As I strongly believe our environment is half of our mind then taking care of my mental health is largely about curating my outer mind. Spending time on my own in nature is hugely important too me, I love hiking and camping, as often as I can I pack my backpack and hike into a forest and up a mountain, tie my hammock between a few trees and spend the night out there, preferably in the depths of winter on the edge of cliff to wake up to a beautiful sunrise. Being with friends and family is hugely important too, talking time to talk to each other and share some food. This last year my daughter and I have learnt to ski, although at nearly 50 (she is 19) its a little too late to learn but I persevered and finally can throw myself down the mountain and enjoy the rush and endorphin release, outdoor sports are a great way to take care of our mental health along with time being comfortable to be alone; the goal is to become your own best friend on any adventure.

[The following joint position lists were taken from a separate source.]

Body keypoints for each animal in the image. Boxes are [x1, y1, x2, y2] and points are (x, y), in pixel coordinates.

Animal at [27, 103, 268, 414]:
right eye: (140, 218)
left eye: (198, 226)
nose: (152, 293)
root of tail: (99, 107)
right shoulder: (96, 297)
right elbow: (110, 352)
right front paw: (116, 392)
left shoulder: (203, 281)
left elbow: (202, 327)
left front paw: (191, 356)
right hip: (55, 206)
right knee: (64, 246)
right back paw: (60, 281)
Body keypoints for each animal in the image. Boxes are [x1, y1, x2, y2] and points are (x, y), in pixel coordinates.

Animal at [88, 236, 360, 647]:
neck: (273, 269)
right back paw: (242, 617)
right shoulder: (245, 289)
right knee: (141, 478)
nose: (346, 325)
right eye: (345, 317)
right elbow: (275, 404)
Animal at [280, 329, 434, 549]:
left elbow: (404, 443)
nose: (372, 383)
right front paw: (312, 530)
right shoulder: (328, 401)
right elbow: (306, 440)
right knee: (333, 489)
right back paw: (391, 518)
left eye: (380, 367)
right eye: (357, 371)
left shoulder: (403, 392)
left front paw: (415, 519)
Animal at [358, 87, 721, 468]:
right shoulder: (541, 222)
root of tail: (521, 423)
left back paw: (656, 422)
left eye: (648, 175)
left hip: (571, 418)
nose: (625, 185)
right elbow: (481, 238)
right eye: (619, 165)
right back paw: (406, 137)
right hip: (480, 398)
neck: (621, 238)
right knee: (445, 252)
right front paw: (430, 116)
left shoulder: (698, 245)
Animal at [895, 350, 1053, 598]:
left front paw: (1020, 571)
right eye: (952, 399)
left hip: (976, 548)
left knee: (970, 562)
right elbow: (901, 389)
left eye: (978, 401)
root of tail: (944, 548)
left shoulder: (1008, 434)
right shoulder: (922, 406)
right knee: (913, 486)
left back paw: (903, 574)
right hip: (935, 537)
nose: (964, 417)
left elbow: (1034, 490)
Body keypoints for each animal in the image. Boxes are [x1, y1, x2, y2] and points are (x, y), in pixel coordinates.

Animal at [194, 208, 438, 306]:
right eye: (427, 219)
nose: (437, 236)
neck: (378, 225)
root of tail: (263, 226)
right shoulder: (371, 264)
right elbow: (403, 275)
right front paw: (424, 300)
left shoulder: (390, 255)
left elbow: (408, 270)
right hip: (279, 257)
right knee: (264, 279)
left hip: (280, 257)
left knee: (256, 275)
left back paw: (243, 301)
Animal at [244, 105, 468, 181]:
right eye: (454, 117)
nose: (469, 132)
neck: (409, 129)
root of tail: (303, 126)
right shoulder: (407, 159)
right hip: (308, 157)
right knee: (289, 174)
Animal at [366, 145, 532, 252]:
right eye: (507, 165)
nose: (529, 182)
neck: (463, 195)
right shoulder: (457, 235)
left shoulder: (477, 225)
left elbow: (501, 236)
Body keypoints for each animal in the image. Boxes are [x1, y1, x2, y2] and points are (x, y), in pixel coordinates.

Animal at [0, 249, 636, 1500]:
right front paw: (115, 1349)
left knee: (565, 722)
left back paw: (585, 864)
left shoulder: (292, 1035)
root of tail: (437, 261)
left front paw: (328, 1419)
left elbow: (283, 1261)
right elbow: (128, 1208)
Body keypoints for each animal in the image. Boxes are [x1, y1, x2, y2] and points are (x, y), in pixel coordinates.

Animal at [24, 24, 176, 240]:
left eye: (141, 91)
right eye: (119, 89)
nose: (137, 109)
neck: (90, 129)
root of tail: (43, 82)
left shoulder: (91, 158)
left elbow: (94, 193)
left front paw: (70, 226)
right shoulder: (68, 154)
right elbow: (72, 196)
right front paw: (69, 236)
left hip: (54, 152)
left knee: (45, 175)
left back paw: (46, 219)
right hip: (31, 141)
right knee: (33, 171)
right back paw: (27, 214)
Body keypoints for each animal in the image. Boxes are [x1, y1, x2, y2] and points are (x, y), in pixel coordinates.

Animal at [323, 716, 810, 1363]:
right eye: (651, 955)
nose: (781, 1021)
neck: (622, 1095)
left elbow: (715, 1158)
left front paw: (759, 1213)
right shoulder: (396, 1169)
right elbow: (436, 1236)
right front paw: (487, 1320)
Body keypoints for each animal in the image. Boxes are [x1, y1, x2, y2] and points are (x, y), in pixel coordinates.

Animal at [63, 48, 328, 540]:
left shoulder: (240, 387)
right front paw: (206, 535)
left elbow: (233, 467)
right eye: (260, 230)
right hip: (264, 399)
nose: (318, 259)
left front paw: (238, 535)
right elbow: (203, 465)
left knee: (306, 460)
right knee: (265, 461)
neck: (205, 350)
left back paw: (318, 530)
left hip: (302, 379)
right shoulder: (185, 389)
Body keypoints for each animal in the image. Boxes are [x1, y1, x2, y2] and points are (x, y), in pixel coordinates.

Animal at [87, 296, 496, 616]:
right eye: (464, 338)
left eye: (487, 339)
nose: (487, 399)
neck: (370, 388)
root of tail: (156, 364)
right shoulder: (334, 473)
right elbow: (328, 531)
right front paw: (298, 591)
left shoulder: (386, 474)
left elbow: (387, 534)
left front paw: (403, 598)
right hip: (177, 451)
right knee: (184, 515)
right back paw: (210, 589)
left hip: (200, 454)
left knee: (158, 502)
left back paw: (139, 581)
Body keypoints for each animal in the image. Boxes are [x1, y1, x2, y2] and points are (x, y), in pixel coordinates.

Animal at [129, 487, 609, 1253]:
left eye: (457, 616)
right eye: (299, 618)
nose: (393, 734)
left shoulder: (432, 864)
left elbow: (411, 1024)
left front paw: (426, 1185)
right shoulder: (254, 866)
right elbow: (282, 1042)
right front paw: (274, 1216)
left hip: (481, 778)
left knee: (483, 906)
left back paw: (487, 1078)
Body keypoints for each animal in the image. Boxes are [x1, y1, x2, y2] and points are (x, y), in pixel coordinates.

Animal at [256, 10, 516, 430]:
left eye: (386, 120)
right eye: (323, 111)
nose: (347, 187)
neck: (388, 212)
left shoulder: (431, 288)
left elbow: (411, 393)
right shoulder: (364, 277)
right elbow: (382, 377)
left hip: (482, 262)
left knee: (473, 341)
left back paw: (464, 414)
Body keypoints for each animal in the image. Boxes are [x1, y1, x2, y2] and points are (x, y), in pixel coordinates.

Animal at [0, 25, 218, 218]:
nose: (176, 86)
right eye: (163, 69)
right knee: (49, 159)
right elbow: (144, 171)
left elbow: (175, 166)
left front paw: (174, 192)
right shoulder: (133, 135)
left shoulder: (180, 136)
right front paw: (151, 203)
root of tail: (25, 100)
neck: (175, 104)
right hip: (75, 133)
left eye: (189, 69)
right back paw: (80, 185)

What makes you feel empowered?
I feel empowered when I feel that I have the freedom and ability to express myself. Wether that is to do the work I do, go on stage and give a talk about my thoughts, work with children in a school, sleep on top of a mountain in the middle of winter, or even just to leave my home and walk down the street free from fear.
What would you like to see more of from the sexual wellness industry?
We need to talk, and we need to have a conversation. I will admit that sexual wellness is something I am too shy to talk about and was quite concerned about the questions I was going to be asked in this interview! We need to see more conversations that help break the taboos. We need to feel that talking about sex is as normal as talking about, well, the birds and the bees.
How do you think HANX can implement impactful change in the world?
Doing more of what you do, stimulating conversation and shining light in the darkness.